A Biopower, empresa da JBS Novos Negócios que produz biodiesel, vai investir R$ 140 milhões na modernização e na inovação tecnológica de suas três usinas, localizadas em Lins (SP), Campo Verde (MT) e Mafra (SC). O aporte é o maior desde a construção da unidade de Mafra, em 2021.
Com essa iniciativa, a Biopower projeta sua produção em um volume recorde de mais de 650 milhões de litros em 2025. A unidade de Mafra alcançou recentemente a marca de 1 bilhão de litros de biodiesel produzidos.
“Investimos para aprimorar ainda mais um produto que já tem reconhecimento de excelência no mercado e para nos mantermos na vanguarda de um setor em plena expansão”, afirma Alexandre Pereira, diretor da Biopower. “Essa modernização nos dará mais eficiência e elasticidade produtiva, garantindo nossa competitividade para atender a uma demanda por biodiesel que, certamente, continuará crescendo.”

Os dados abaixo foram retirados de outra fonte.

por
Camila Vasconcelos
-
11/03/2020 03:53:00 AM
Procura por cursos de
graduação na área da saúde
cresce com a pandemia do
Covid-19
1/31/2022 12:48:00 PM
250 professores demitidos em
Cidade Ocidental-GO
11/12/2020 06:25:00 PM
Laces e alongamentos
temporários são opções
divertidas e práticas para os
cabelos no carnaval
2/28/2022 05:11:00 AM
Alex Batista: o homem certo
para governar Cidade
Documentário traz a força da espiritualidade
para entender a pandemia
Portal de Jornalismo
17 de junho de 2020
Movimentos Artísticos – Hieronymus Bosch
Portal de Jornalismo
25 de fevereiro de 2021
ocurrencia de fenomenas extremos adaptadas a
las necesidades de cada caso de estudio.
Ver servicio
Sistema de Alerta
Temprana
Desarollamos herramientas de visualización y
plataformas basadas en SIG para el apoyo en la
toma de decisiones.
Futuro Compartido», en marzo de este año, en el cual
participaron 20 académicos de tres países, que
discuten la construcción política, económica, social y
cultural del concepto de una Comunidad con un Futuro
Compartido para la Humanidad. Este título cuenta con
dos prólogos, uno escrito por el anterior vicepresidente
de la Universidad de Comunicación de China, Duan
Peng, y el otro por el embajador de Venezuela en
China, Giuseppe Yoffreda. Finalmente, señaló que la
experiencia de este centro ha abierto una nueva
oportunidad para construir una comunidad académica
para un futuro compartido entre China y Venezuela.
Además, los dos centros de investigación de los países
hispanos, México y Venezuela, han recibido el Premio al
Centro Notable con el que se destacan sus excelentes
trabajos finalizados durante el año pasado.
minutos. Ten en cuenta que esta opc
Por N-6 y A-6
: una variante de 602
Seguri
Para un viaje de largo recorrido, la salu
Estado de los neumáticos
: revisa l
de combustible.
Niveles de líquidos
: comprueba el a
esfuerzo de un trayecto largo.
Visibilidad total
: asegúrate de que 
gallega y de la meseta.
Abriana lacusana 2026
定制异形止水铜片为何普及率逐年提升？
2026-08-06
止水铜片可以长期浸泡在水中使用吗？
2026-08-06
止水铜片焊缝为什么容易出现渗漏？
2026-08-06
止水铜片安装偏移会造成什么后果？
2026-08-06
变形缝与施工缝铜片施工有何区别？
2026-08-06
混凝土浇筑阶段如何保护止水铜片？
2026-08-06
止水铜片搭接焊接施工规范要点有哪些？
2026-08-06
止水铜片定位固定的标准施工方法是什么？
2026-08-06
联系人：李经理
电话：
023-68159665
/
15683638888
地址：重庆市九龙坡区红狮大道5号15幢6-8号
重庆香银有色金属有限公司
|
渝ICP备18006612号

O aumento na demanda por biodiesel tem sido impulsionado pela legislação vigente que prevê a elevação da mistura para 20% (B20) até 2030. Atualmente, a mistura está em 15%.
Dentre os investimentos que a Biopower irá fazer, está a implementação da tecnologia de esterificação enzimática, que substitui catalisadores químicos por enzimas de alta eficiência. Essa abordagem, de acordo com a empresa, vai resultar em ganho de produtividade, maior flexibilidade no uso de matérias-primas diversas, como sebo bovino e óleo de cozinha usado, e a conversão de subprodutos, que antes eram comercializados separadamente, em mais biodiesel. O projeto começa a ser implementado ainda neste ano e tem conclusão prevista para meados de 2026.
A Biopower também avança em novas frentes, como as que contribuem para a descarbonização do transporte marítimo. O biodiesel, segundo a empresa, se apresenta como uma alternativa viável e imediata ao diesel naval tradicional, podendo ser utilizado sem a necessidade de adaptação nas embarcações e com o mesmo desempenho e custo competitivo em relação a outras tecnologias.
Além disso, a Biopower conta com certificação e rastreabilidade internacional, como o selo ISCC (International Sustainability and Carbon Certification), requisito para o mercado europeu, e a Certificação EPA (Environmental Protection Agency), dos Estados Unidos.
“À medida que o mundo acelera a transição para uma matriz energética mais limpa, queremos ser referência em soluções reais e acessíveis. Além do aumento da mistura para B20 nos próximos anos, o mercado de descarbonização naval surge como uma frente estratégica, que nos inspira a continuar inovando e ampliando nosso papel na construção de um futuro mais sustentável“, afirma Pereira.